INSTRUCTIONS TO FOLLOW: The answer must be every line of the data that holds the word "distance".
BEGIN DATASET
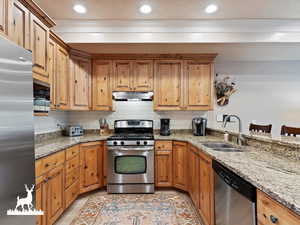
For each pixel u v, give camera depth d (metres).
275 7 2.40
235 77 3.84
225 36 2.77
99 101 3.34
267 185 0.97
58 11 2.47
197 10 2.46
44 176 1.82
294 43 2.82
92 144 2.95
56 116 3.18
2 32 1.46
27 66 1.33
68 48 2.96
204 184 2.02
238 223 1.24
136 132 3.58
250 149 1.98
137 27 2.77
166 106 3.37
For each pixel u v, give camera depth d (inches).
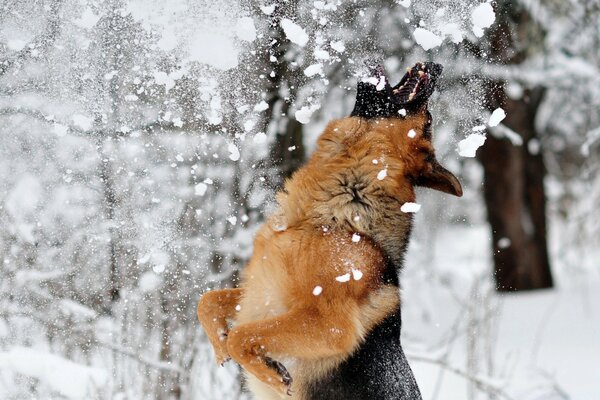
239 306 157.6
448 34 165.5
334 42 174.6
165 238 206.5
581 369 286.7
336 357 154.0
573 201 573.0
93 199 215.0
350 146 161.8
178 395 199.6
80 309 200.7
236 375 206.1
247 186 216.5
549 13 411.8
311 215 155.3
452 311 400.8
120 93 178.2
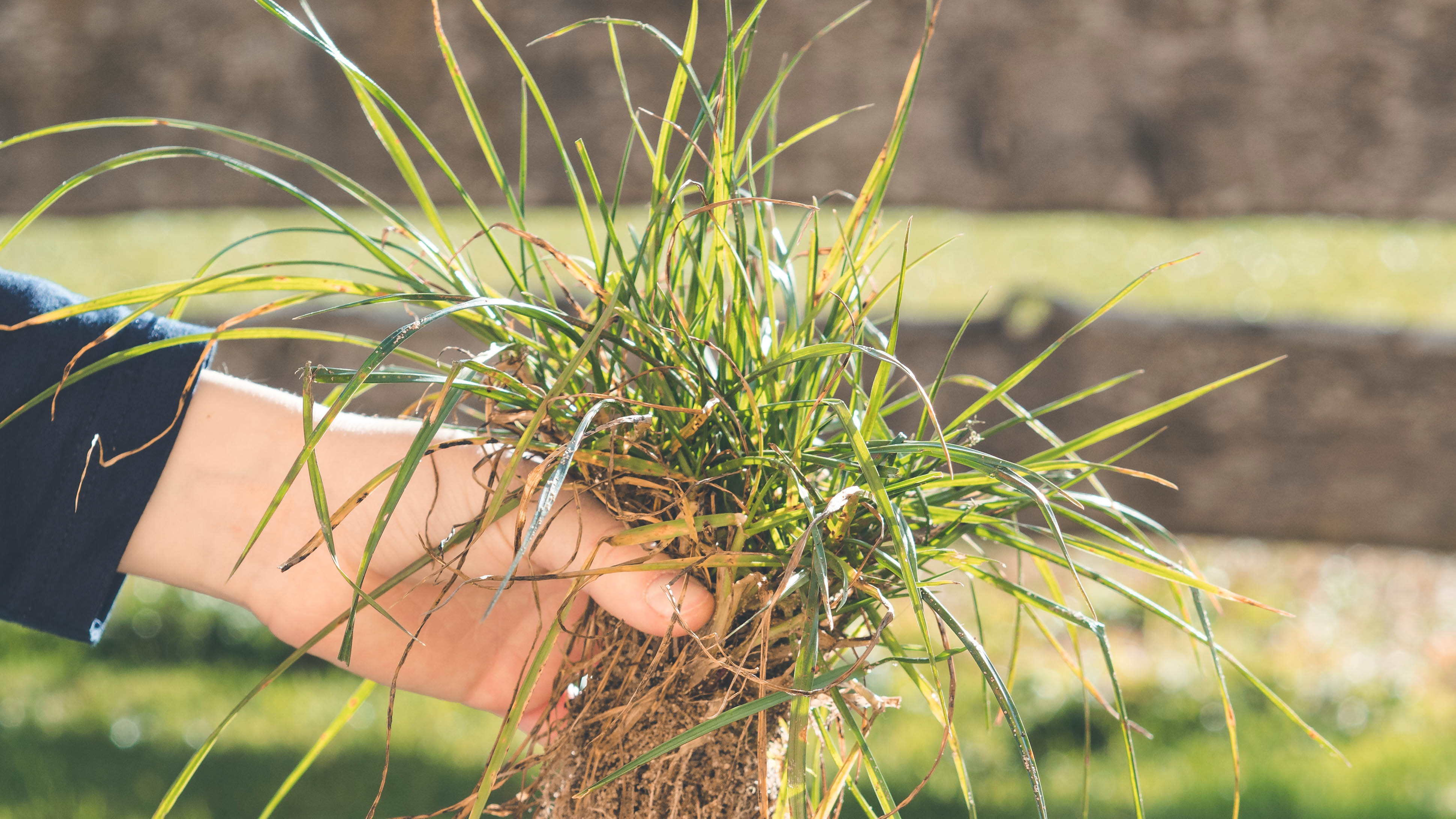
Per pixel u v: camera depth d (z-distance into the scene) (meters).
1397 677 2.88
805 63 1.85
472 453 1.05
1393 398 1.86
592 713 1.01
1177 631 3.10
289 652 2.73
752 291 1.03
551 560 1.03
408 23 1.86
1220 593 0.99
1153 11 1.82
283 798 1.90
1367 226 1.88
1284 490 1.89
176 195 1.89
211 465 1.07
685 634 1.00
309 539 1.07
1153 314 1.92
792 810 0.99
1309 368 1.88
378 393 1.80
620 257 1.00
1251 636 3.23
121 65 1.88
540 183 1.88
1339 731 2.46
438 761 2.09
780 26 1.84
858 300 1.01
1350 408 1.87
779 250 1.04
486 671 1.11
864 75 1.86
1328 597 3.62
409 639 1.09
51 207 1.89
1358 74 1.80
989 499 1.03
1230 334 1.89
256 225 4.66
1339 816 1.91
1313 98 1.81
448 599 1.06
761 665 0.97
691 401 1.01
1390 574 3.79
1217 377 1.89
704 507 1.01
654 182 1.00
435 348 1.89
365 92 1.00
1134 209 1.86
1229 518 1.90
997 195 1.87
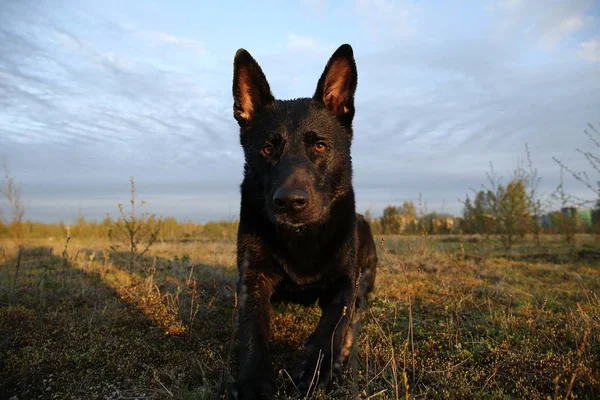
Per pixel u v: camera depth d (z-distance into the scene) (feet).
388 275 3.64
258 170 2.06
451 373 1.53
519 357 1.65
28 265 4.06
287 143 2.03
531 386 1.40
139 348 1.85
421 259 4.63
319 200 1.94
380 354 1.70
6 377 1.55
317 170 2.02
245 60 2.27
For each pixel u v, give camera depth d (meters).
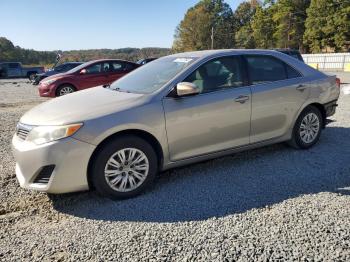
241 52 4.94
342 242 3.03
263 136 5.02
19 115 9.62
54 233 3.32
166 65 4.86
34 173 3.68
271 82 5.05
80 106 4.05
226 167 4.93
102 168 3.82
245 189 4.20
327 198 3.89
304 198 3.90
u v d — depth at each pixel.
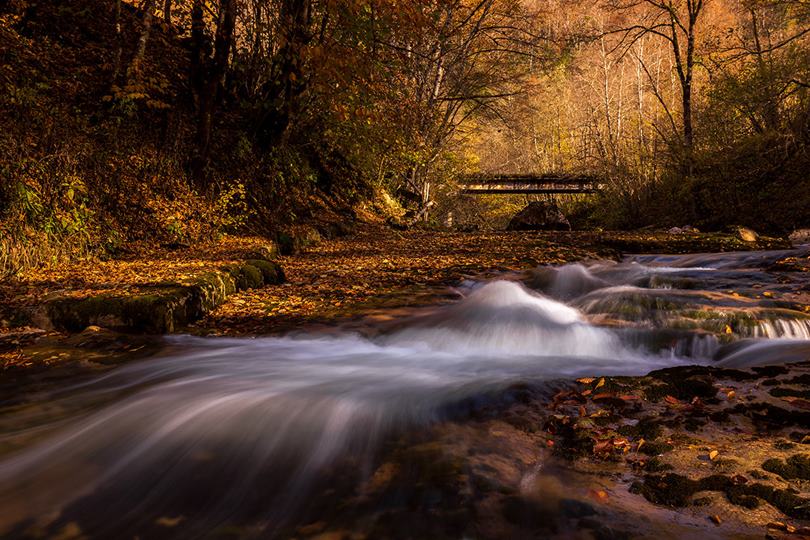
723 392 3.36
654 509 2.22
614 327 5.14
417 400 3.56
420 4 12.35
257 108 14.23
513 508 2.27
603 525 2.12
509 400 3.44
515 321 5.57
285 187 14.78
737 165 21.92
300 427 3.24
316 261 10.70
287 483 2.66
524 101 28.25
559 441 2.87
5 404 3.78
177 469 2.85
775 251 10.40
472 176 34.41
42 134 8.46
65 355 4.82
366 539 2.16
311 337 5.58
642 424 2.97
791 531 2.01
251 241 10.92
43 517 2.48
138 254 9.01
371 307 6.75
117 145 9.89
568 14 31.31
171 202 10.34
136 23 14.38
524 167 51.25
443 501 2.35
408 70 17.66
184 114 12.70
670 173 25.64
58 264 7.68
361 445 2.98
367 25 12.51
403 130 18.22
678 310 5.35
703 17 25.94
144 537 2.32
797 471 2.41
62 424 3.45
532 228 22.84
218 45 11.30
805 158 19.83
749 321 4.89
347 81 11.79
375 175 21.22
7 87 8.73
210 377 4.26
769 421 2.94
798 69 19.44
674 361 4.52
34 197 7.51
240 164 13.49
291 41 12.33
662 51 34.56
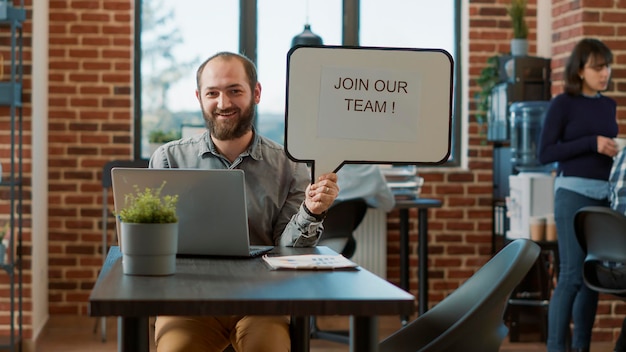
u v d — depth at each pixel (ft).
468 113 20.51
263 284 6.01
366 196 16.38
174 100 20.47
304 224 8.22
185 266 6.95
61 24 19.52
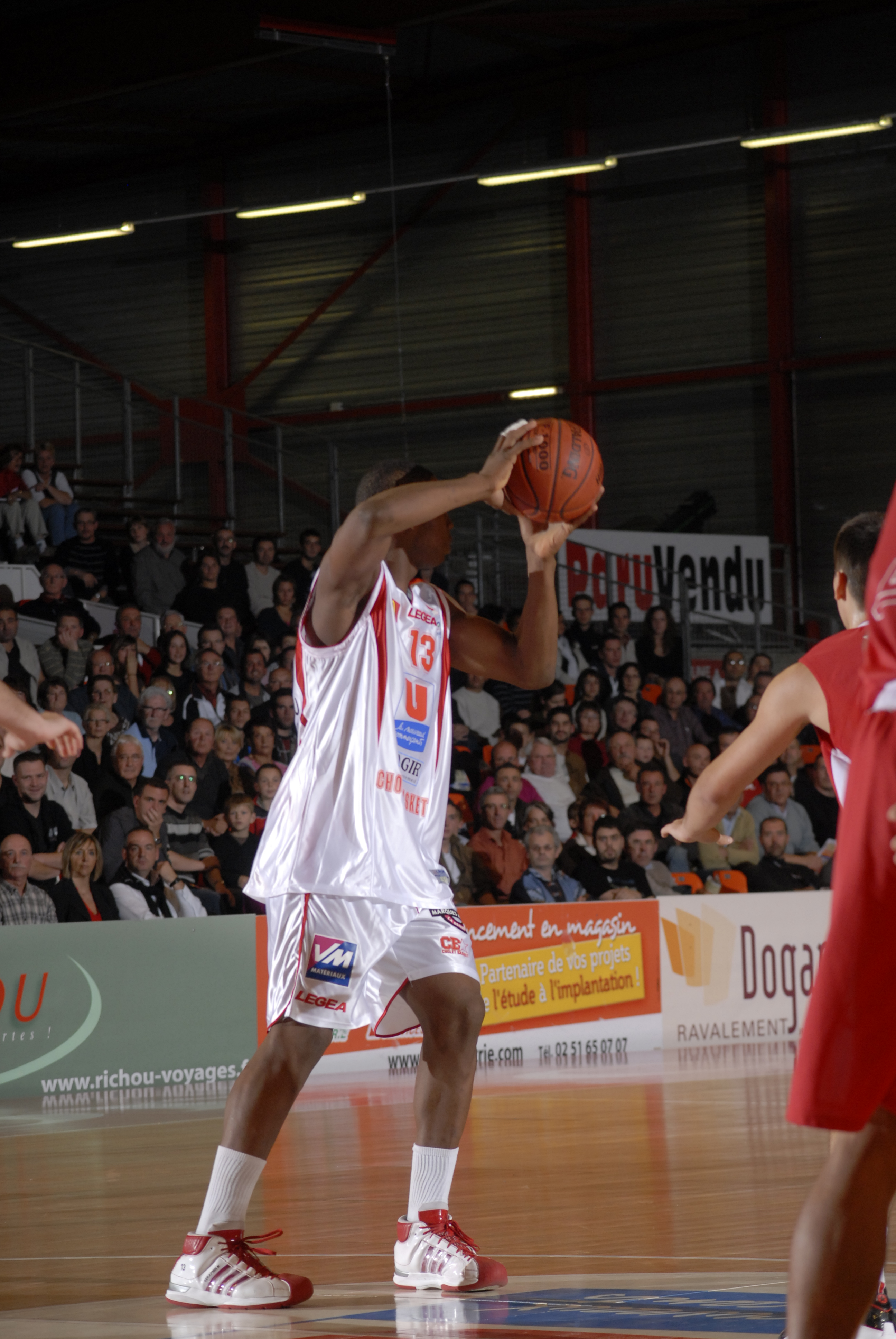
END DATASET
OUTPUT FOR THIS TASK:
Per pixel u v: camera depth d (z-distance into the scene) (meters).
Per pixel u v: camera depth d (z-distance into the scene) (feet).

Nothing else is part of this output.